Homan Kentaro, Onodera Tomohiro, Hanamatsu Hisatoshi, Furukawa Jun-Ichi, Momma Daisuke, Matsuoka Masatake, Iwasaki Norimasa
Department of Orthopaedic Surgery, Faculty of Medicine and Graduate School of Medicine, Hokkaido University, Sapporo, Japan.
Institute for Glyco‑core Research (iGCORE), Nagoya University, Nagoya, Japan.
Elife. 2024 Mar 11;12:RP92275. doi: 10.7554/eLife.92275.
This study aimed to investigate the glycan structural changes that occur before histological degeneration in osteoarthritis (OA) and to determine the mechanism by which these glycan conformational changes affect cartilage degeneration. An OA model was established in rabbits using mannosidase injection, which reduced high-mannose type N-glycans and led to cartilage degeneration. Further analysis of glycome in human OA cartilage identified specific corefucosylated N-glycan expression patterns. Inhibition of N-glycan corefucosylation in mice resulted in unrecoverable cartilage degeneration, while cartilage-specific blocking of corefucosylation led to accelerated development of aging-associated and instability-induced OA models. We conclude that α1,6 fucosyltransferase is required postnatally to prevent preosteoarthritic deterioration of articular cartilage. These findings provide a novel definition of early OA and identify glyco-phenotypes of OA cartilage, which may distinguish individuals at higher risk of progression.

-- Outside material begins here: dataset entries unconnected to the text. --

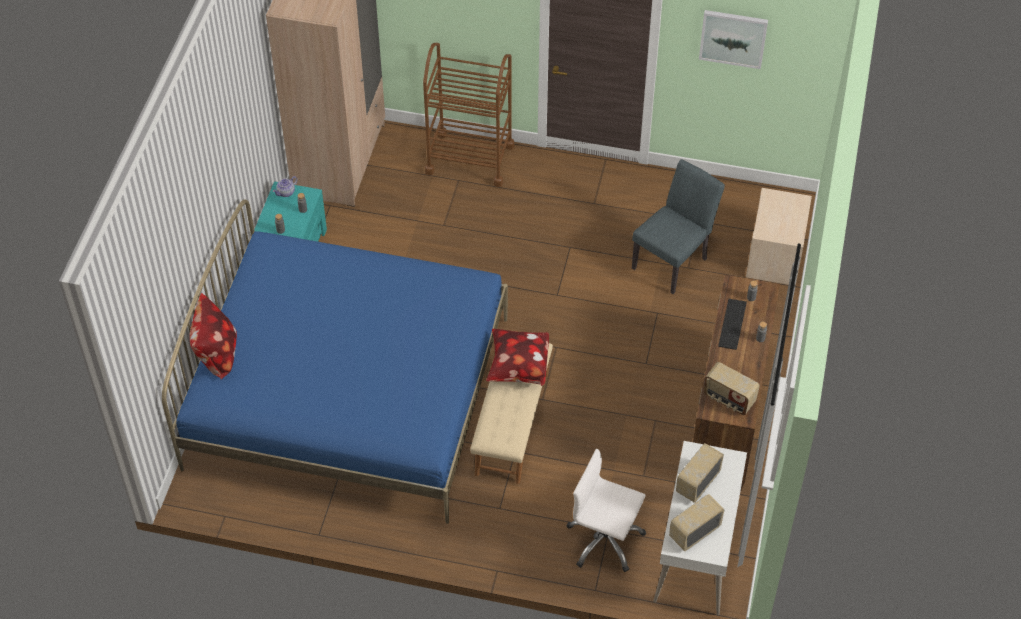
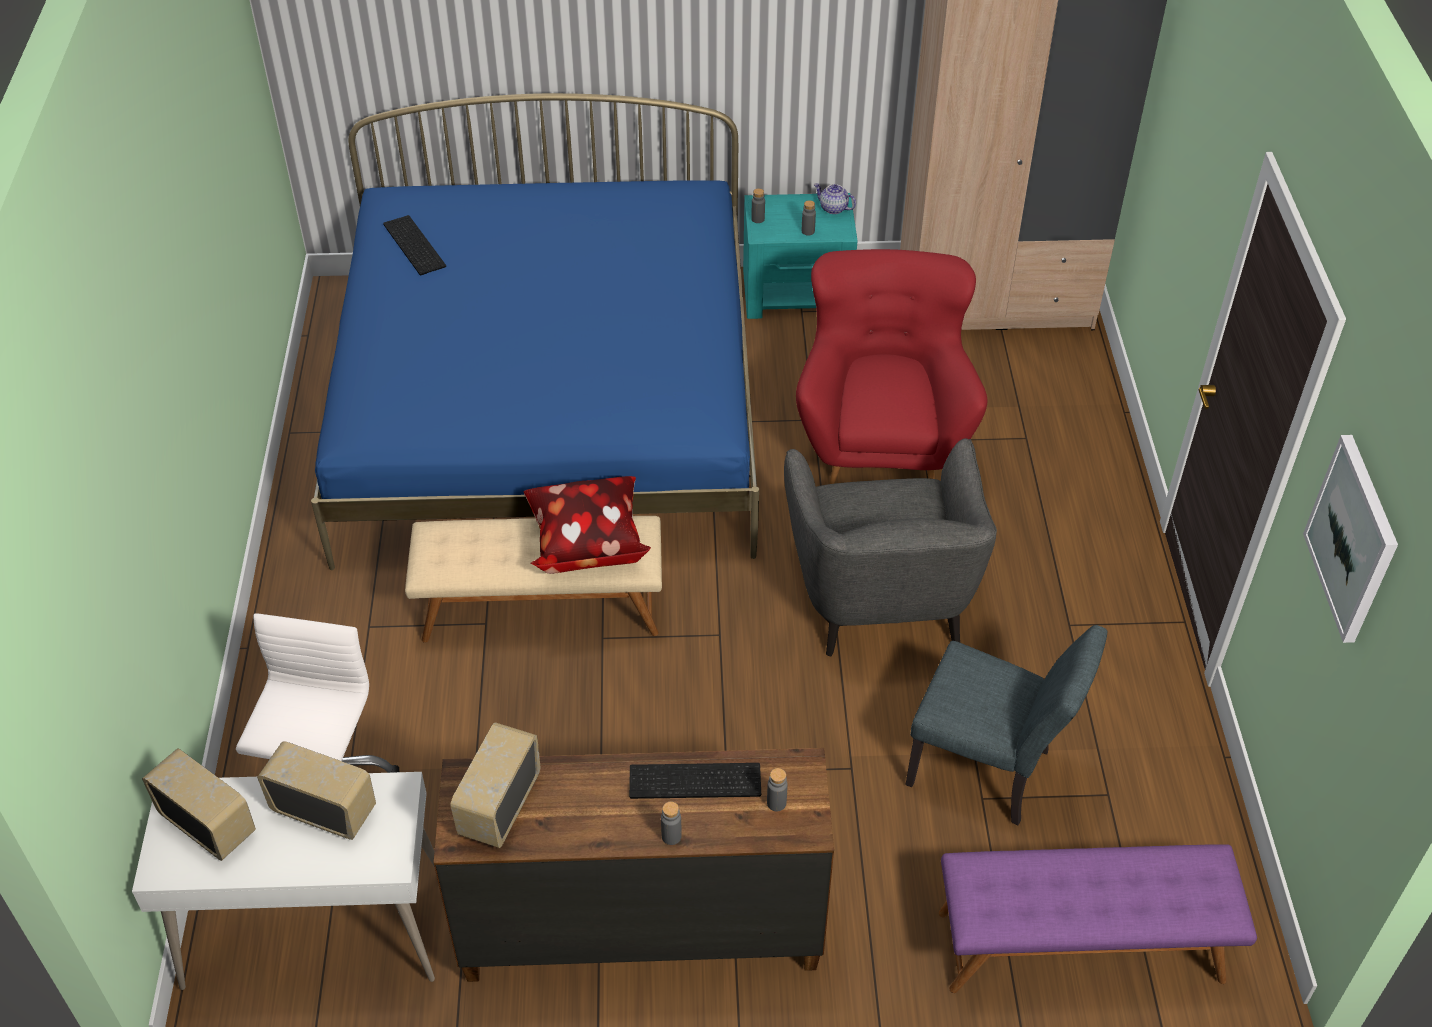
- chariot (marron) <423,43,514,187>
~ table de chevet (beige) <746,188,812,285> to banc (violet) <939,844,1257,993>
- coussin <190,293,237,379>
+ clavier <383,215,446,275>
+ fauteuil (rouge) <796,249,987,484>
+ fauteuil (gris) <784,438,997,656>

本研究旨在调查骨关节炎(OA)组织学退变之前发生的聚糖结构变化,并确定这些聚糖构象变化影响软骨退变的机制。通过注射甘露糖苷酶在兔中建立OA模型,该模型减少了高甘露糖型N-聚糖并导致软骨退变。对人OA软骨中糖组的进一步分析确定了特定的核心岩藻糖基化N-聚糖表达模式。抑制小鼠中的N-聚糖核心岩藻糖基化会导致不可恢复的软骨退变,而软骨特异性阻断核心岩藻糖基化会导致衰老相关和不稳定诱导的OA模型加速发展。我们得出结论,出生后需要α1,6岩藻糖基转移酶来预防关节软骨的骨关节炎前期退变。这些发现为早期OA提供了新的定义,并确定了OA软骨的糖表型,这可能有助于区分进展风险较高的个体。